### Passage ###

Find the structure of $\mathbb{Z}_{120}^*$

Question

How to find the structure (in term of cyclic groups) of $\mathbb{Z}_{120}^*$?

I know that the number of elements of $\mathbb{Z}_{120}^*= \phi(120) = 32 = 2^5$

But then, any hints?

Answer 1

I want to thank Tobias Kildetoft for the useful suggestion of using the Chinese Remainder Theorem.

So we have that $120 = 8 \; 3 \; 5$

$\mathbb{Z}_{120} = \mathbb{Z}_{3} \times \mathbb{Z}_{8} \times \mathbb{Z}_{5}$

And from this

$\mathbb{Z}_{120}^* = \mathbb{Z}_{3}^* \times \mathbb{Z}_{8}^* \times \mathbb{Z}_{5}^*$

Now, from a general result: $\mathbb{Z}_{p}^* = \mathbb{Z}_{p-1}$ if $p$ is a prime integer.

$\mathbb{Z}_{8}^*$ has $4$ elements, it could be either $\mathbb{Z}_{4}$ or $\mathbb{Z}_{2} \times \mathbb{Z}_{2}$. But it is not cyclic since $\mathbb{Z}_{8}^* = \{1,3,5,7 \}$ and so we see it has no element of order $4$ , and so we have the desired decomposition:

$\mathbb{Z}_{120}^* = \mathbb{Z}_{2} \times \mathbb{Z}_{2} \times \mathbb{Z}_{2} \times \mathbb{Z}_{4}$

###

(Your task) In the thread, which theorem did Tobias Kildetoft suggest using? The items have nothing to do with the thread.

### Supplied material ###

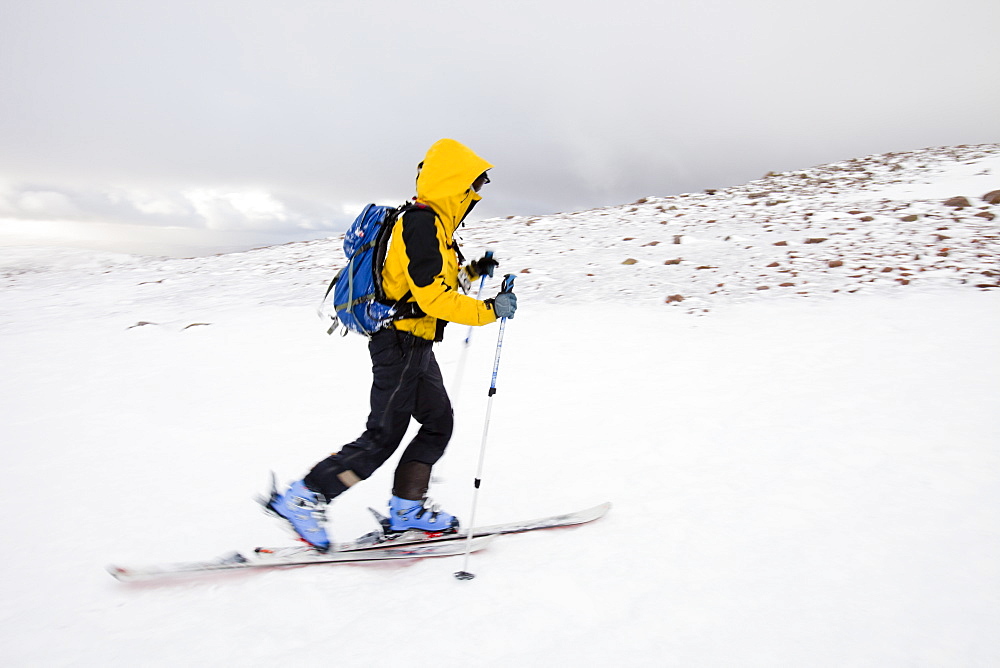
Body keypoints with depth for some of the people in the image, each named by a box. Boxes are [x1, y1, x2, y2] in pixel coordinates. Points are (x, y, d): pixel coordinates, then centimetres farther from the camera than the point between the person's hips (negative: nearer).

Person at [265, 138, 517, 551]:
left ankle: (408, 506, 19)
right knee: (383, 436, -4)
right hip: (402, 342, -10)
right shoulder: (423, 223, -18)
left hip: (415, 345, 10)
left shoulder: (432, 223, 15)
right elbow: (432, 296, -24)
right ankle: (303, 498, 5)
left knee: (438, 422, 12)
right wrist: (489, 311, -20)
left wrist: (472, 272, 15)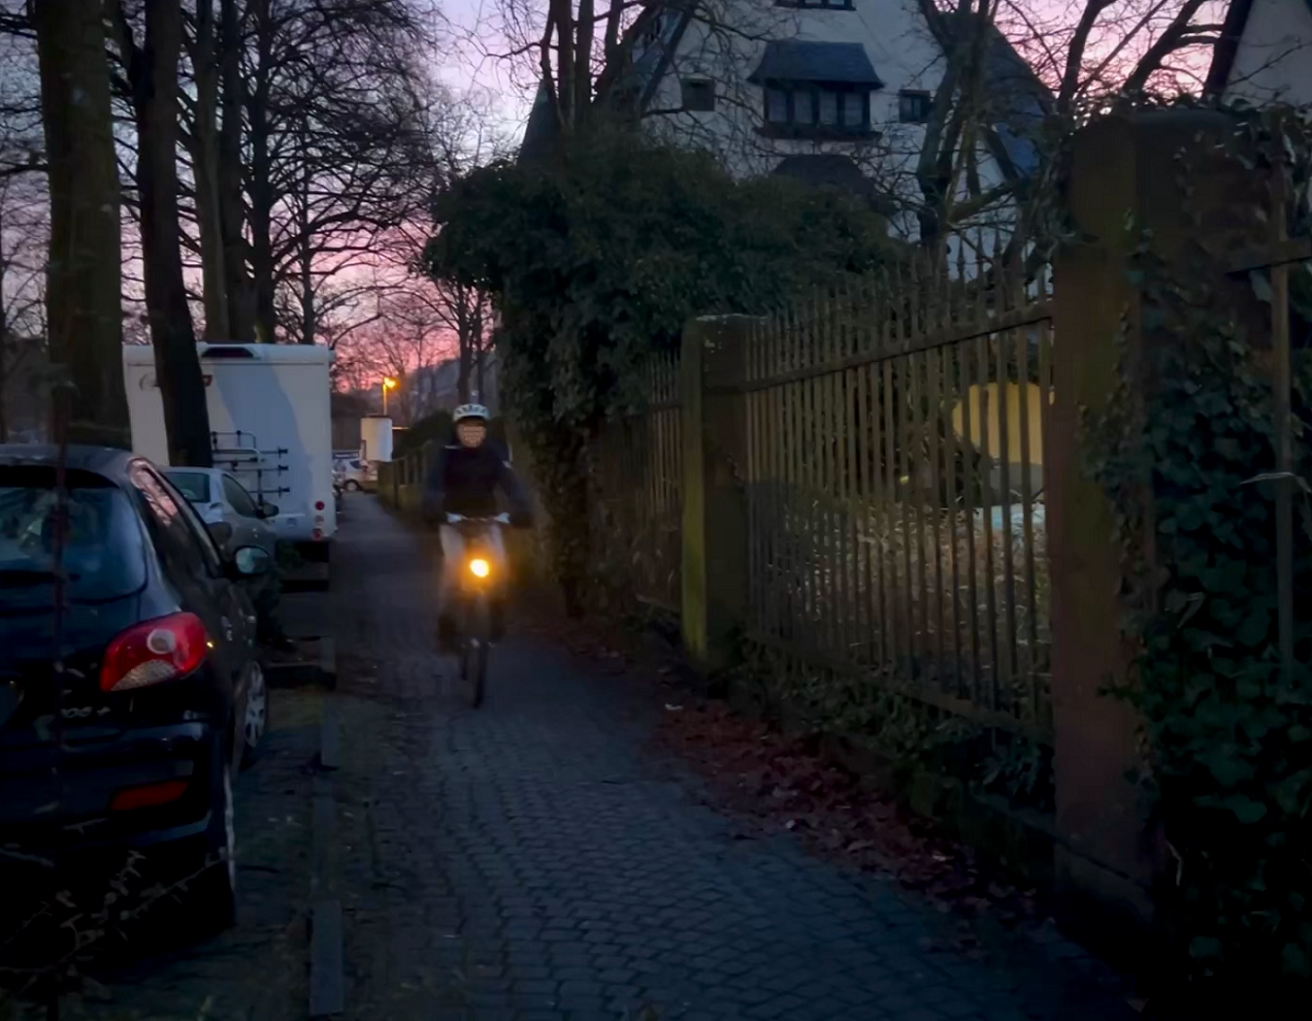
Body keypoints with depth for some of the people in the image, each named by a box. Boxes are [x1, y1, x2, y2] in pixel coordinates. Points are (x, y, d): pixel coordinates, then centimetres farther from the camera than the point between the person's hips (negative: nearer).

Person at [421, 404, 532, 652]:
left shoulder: (493, 453, -11)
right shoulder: (447, 453, -14)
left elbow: (510, 483, -23)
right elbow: (433, 483, -29)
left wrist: (522, 508, -43)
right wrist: (433, 507, -50)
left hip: (485, 517, 1)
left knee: (499, 563, -19)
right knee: (453, 563, -23)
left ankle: (496, 609, 5)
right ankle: (445, 619, -9)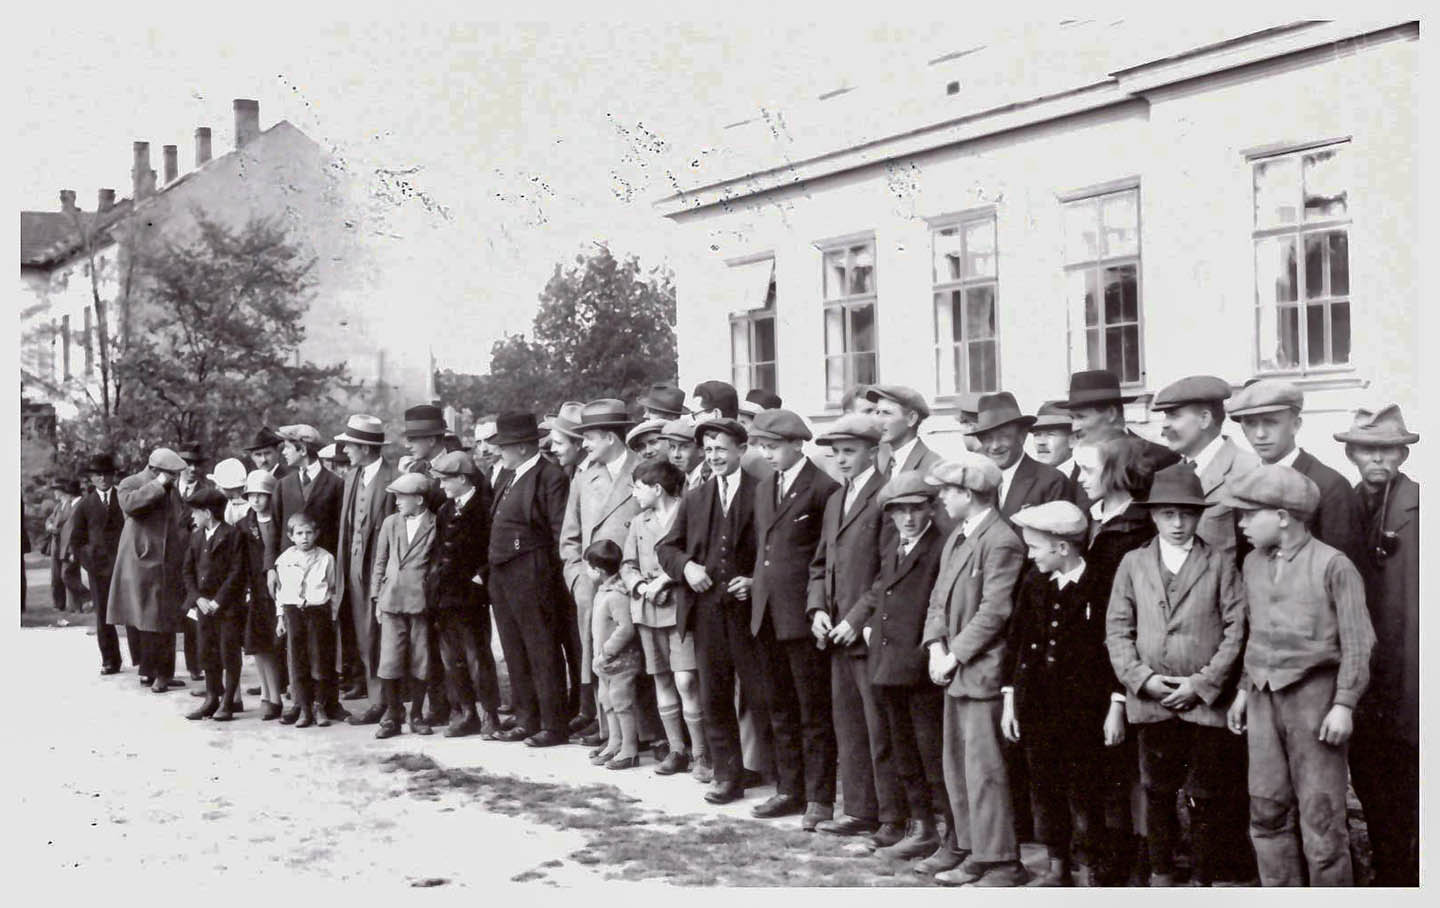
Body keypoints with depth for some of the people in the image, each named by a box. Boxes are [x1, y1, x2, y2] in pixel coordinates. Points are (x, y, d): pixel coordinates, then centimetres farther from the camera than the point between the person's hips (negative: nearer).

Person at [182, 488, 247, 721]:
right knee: (207, 654, 11)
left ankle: (227, 703, 7)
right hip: (204, 605, 6)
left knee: (229, 654, 0)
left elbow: (237, 573, -14)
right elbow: (188, 571, 11)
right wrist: (198, 598, -3)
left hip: (228, 606, -6)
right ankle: (212, 699, 20)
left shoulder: (233, 535, -9)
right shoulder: (196, 537, 12)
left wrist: (218, 601, -16)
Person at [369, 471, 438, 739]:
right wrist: (376, 598, 10)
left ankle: (417, 715, 16)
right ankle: (392, 716, 8)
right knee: (390, 662, -3)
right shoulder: (390, 523, 10)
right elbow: (380, 563, 14)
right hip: (392, 601, 2)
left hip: (421, 602, -2)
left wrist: (436, 600, -2)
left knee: (419, 663, 3)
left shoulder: (435, 526, -1)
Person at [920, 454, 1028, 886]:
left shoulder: (1001, 543, -15)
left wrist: (956, 656, -15)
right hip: (955, 673, 9)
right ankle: (975, 853, 23)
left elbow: (994, 611, -18)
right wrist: (936, 647, 1)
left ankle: (1002, 862, 2)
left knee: (984, 770, -6)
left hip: (982, 674, -9)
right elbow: (939, 599, 16)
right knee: (957, 768, 14)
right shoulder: (956, 538, 14)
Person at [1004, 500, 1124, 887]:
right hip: (1037, 706, 5)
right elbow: (1016, 641, 10)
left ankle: (1102, 868, 10)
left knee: (1085, 792, -3)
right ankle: (1058, 867, 22)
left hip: (1084, 708, -5)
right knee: (1044, 789, 10)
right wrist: (1009, 698, 8)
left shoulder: (1099, 587, -10)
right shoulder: (1033, 584, 6)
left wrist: (1116, 707, -8)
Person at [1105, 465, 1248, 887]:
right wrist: (1142, 678, -6)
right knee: (1157, 793, 9)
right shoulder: (1133, 563, 9)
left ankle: (1202, 879, 15)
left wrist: (1202, 683, -9)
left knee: (1206, 799, 4)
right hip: (1152, 700, 2)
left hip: (1206, 700, -2)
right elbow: (1117, 630, 7)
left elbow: (1236, 629, -2)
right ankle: (1161, 875, 22)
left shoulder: (1220, 563, 3)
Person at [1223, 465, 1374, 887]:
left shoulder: (1332, 565, -9)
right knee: (1268, 811, 8)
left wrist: (1344, 704, -14)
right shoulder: (1253, 564, 10)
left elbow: (1357, 641, -9)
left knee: (1320, 815, -1)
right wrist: (1244, 689, 15)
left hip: (1313, 694, -6)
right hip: (1264, 698, 6)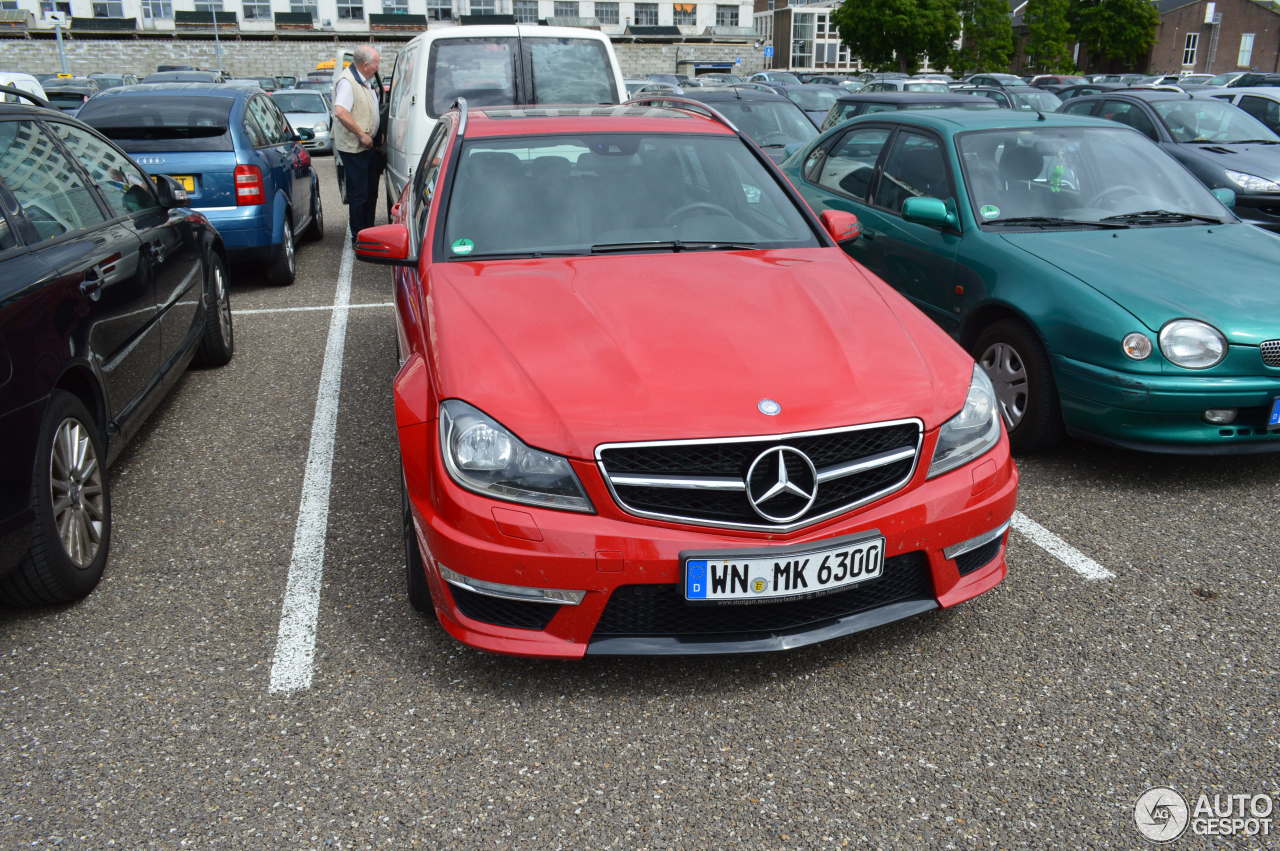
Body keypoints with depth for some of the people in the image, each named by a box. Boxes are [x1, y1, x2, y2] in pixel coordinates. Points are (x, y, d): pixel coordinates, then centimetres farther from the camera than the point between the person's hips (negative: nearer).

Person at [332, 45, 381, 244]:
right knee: (359, 194, -4)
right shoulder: (347, 81, -18)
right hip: (354, 147, -10)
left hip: (368, 145, 10)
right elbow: (340, 112, -29)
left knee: (371, 192, 16)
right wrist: (361, 134, -24)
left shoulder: (366, 80, 13)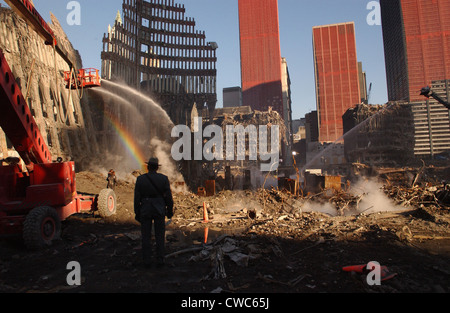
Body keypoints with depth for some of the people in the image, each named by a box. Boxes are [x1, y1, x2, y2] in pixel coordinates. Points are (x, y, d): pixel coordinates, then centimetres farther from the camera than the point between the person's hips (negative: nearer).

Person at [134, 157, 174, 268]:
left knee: (146, 236, 9)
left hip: (145, 210, 0)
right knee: (160, 236, 8)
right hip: (159, 210, 0)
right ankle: (160, 260, 11)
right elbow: (168, 197, -4)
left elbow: (137, 198, -4)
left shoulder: (140, 179, -5)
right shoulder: (164, 178, -6)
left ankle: (147, 261, 13)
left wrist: (137, 213, 5)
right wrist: (170, 211, 7)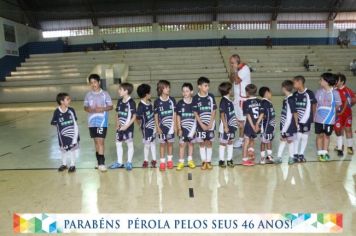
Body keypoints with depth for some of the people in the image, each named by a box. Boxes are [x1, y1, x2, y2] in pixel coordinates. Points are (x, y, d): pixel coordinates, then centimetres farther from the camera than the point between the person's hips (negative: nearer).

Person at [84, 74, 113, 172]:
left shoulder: (105, 94, -3)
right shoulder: (88, 95, 7)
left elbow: (110, 106, -1)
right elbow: (85, 107, 12)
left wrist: (102, 109, -18)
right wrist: (89, 109, -10)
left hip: (102, 122, -4)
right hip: (92, 122, 4)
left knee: (100, 141, -9)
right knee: (96, 141, 13)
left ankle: (101, 163, -5)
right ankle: (99, 162, 25)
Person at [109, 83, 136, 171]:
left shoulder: (131, 102, -15)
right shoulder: (119, 101, 4)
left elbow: (134, 116, -14)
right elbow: (117, 114, 12)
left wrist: (127, 126, -18)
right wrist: (117, 123, -3)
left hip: (128, 127, -7)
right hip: (120, 127, 7)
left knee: (130, 144, 7)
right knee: (118, 143, 12)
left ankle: (129, 162, 19)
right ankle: (119, 162, 25)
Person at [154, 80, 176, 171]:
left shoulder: (172, 100, -3)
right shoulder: (157, 101, -8)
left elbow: (174, 113, 3)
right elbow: (156, 115, -2)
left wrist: (175, 125, 1)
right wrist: (157, 127, -6)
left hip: (170, 125, 2)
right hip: (162, 126, -1)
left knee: (170, 143, 12)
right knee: (162, 144, 7)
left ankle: (170, 160, 27)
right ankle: (162, 162, 16)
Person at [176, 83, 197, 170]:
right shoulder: (180, 103, -5)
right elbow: (178, 117, -1)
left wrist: (195, 127, -2)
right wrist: (179, 129, -5)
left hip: (192, 127, 1)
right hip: (183, 127, -1)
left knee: (191, 143, 13)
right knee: (182, 144, 3)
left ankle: (190, 160, 27)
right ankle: (181, 162, 13)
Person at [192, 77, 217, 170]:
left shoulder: (211, 97, -1)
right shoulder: (196, 98, -5)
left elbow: (213, 111, -1)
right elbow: (195, 113, -4)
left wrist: (210, 124, -9)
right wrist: (202, 124, -10)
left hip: (210, 124, 1)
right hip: (200, 124, -1)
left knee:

###

(Task answer) The Chinese Remainder Theorem.